▶ [Task to complete]
Please print the lines of the listing below word for word, from the line with "Flugabwehrkanone. Ähnlich wie der" to the line with "anpassungsfähig waren (besonders der Marksman", including both.
******
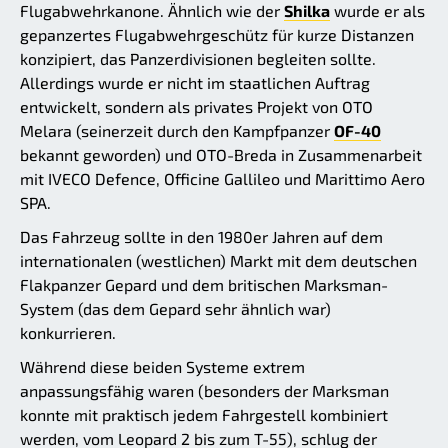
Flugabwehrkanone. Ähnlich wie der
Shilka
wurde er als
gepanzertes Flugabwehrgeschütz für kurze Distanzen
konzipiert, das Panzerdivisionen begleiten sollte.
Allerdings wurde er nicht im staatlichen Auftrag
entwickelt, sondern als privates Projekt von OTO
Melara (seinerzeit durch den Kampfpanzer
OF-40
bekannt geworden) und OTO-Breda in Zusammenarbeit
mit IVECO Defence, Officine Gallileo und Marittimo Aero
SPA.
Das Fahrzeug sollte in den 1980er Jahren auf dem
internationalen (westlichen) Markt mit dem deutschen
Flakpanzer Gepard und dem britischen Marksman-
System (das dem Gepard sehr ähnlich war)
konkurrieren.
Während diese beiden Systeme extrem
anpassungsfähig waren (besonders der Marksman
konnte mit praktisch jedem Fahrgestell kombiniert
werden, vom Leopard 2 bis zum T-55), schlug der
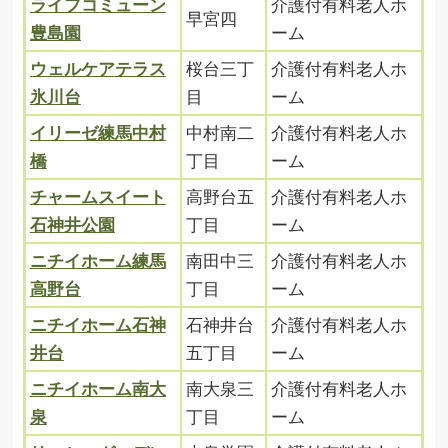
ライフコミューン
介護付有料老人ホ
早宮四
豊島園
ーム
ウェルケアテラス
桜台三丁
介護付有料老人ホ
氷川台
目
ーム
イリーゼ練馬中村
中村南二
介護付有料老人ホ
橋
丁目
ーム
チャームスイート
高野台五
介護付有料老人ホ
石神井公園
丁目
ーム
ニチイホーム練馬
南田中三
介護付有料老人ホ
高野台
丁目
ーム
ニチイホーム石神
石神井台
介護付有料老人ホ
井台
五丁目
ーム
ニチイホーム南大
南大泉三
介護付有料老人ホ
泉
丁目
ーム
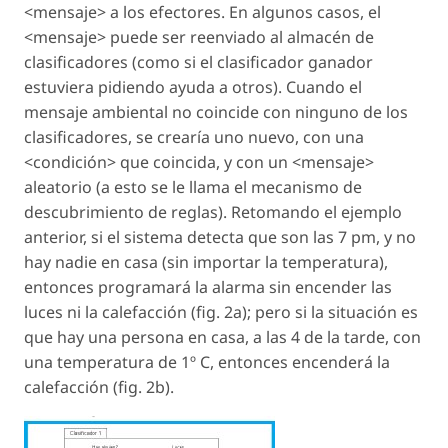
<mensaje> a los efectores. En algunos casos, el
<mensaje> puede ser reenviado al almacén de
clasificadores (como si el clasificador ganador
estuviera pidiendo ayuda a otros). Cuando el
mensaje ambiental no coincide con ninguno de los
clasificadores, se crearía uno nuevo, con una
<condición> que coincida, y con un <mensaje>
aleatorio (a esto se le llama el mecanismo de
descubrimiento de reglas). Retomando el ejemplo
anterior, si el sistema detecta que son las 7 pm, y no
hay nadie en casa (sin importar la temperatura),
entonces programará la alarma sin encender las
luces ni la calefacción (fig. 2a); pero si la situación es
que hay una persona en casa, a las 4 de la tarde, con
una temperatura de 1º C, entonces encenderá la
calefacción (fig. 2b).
******
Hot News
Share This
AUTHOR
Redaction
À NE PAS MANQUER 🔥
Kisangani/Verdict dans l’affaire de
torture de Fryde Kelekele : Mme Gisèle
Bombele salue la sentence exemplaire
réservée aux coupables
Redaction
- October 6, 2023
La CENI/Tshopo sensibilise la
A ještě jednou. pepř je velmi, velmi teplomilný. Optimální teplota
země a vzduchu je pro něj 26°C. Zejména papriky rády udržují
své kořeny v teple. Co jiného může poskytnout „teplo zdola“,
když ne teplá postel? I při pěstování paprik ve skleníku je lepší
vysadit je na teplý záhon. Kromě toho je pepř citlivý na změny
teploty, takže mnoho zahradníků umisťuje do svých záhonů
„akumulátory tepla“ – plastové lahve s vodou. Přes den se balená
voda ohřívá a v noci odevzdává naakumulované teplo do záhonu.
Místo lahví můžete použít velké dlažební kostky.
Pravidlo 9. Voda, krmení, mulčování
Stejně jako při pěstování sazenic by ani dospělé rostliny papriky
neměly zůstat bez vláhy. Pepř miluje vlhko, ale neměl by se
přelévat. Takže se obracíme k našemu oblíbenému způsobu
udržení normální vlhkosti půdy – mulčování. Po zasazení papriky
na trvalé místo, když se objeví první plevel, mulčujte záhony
******
▶ [Result below]
Flugabwehrkanone. Ähnlich wie der
Shilka
wurde er als
gepanzertes Flugabwehrgeschütz für kurze Distanzen
konzipiert, das Panzerdivisionen begleiten sollte.
Allerdings wurde er nicht im staatlichen Auftrag
entwickelt, sondern als privates Projekt von OTO
Melara (seinerzeit durch den Kampfpanzer
OF-40
bekannt geworden) und OTO-Breda in Zusammenarbeit
mit IVECO Defence, Officine Gallileo und Marittimo Aero
SPA.
Das Fahrzeug sollte in den 1980er Jahren auf dem
internationalen (westlichen) Markt mit dem deutschen
Flakpanzer Gepard und dem britischen Marksman-
System (das dem Gepard sehr ähnlich war)
konkurrieren.
Während diese beiden Systeme extrem
anpassungsfähig waren (besonders der Marksman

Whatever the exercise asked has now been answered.